The income of a political party is exempt. Political parties will continue to be exempt from paying income-tax subject to the fulfilment of the conditions laid down regarding contribution acceptance and income tax filing.  The intent is definitely commendable. Whether it will achieve the desired result or merely pave the way for creation of another avenue for black money remains to be seen. More regulations may be required to oversee political funding and ensure a cleaner system. The onus for checking and investigating transactions, of course, falls on the Income Tax Department and mechanisms must come into force to provide the freehand for the Tax authorities to proceed per law and promote a clean system of governance and implementation.
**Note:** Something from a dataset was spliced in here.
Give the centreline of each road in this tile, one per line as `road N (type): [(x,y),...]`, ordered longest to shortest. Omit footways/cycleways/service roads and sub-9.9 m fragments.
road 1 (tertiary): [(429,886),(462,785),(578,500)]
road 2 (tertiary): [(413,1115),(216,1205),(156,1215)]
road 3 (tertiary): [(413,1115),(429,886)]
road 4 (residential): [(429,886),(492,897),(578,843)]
There must be an enhanced relationship and a system based on trust and cooperation to achieve compliance with rules. It goes without saying that checking every transaction and viewing all statements with suspicion is an extremely weary exercise. Systems must be such that they flag wrong doing that warrants investigation rather than implement a wholesale check which would inconvenience all concerned not to mention add to overall governance costs. One would rather not have to see investigators turn up at party offices a la James Bond quoting his famous line – “The name is Bond”  - in this case though “electoral bond”.